We used Bag-of-Word, TF-IDF, LDA and Doc2Vec to perform feature engineering, and used K Means, Gaussian Mixture and Agglomerative clustering algorithms to classify following books: 'THE COMMON LAW.txt', 'THE CONSTITUTION OF THE UNITED STATES OF AMERICA.txt', 'THE-ENGLISH-CONSTITUTION.txt', 'THE-LIFE-OF-THE-BEE.txt', 'THE STANDARD ELECTRICAL DICTIONARY.txt’, ‘THE-PHILOSOPHY-OF-MATHEMATICS.txt’, ‘WHITE-HOUSE-COOK-BOOK.txt’ , which can be found in https://www.gutenberg.org/
The code can be run in Colab or local Jupyter Notebook.
The data modelling and result outputs are in main.ipynb. The main.ipynb consists of feature engineering, data modelling, score displays for Kappa, Silhouette and Rand Index. Sicne we only have LDA model that can produce topics, we only provide the best coherence score for the LDA model. Further details of the coherence pattern can be found in LDA/LDA_ipynb.ipynb.
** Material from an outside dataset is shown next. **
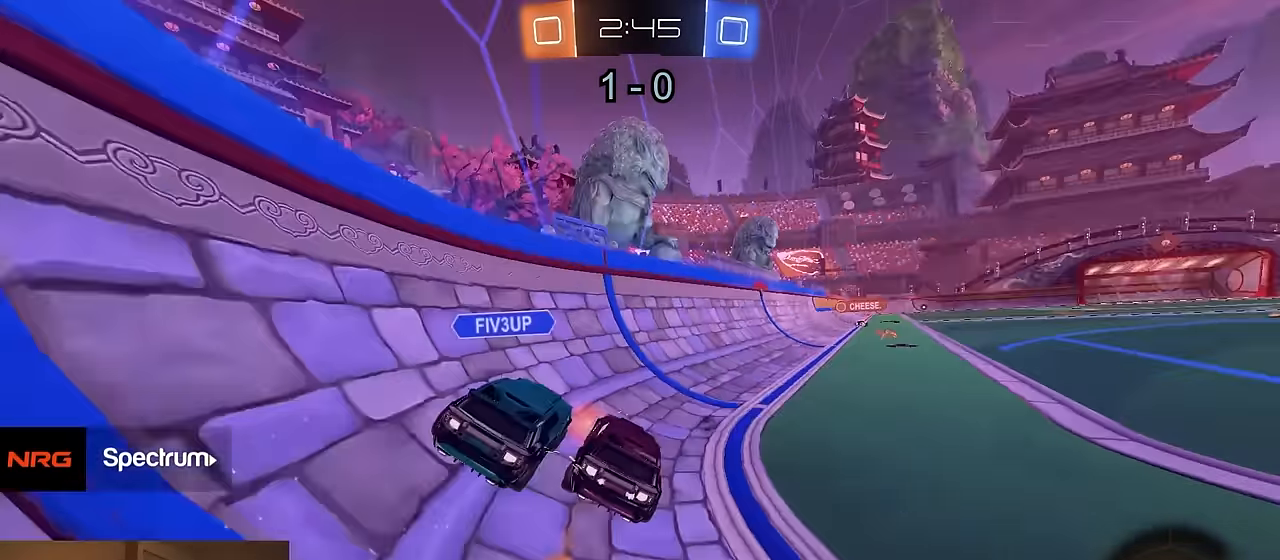
{"buttons": ["R2"], "left_stick": "right", "right_stick": "center", "events": [[67, "left_stick", "center"], [133, "TRIANGLE", "down"], [200, "left_stick", "left"], [217, "R1", "up"], [267, "TRIANGLE", "up"], [383, "left_stick", "right"]]}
Error analysis can be found at the end of main.ipynb and LDA/lda_erroranalysis.ipynb
For tidiness of our project, we did not provide clustering graph, but in function compare_predict(...), we provide options to display clustering results in TSNE-2D, SVD TSNE and dendrogram manner.
- scikit-learn
- matplot
- plotly
- wordcloud
- nltk
- pandas
- numpy
- seaborn
- gensim
- kneed
- pyLDAvis
- torchvision
- spacy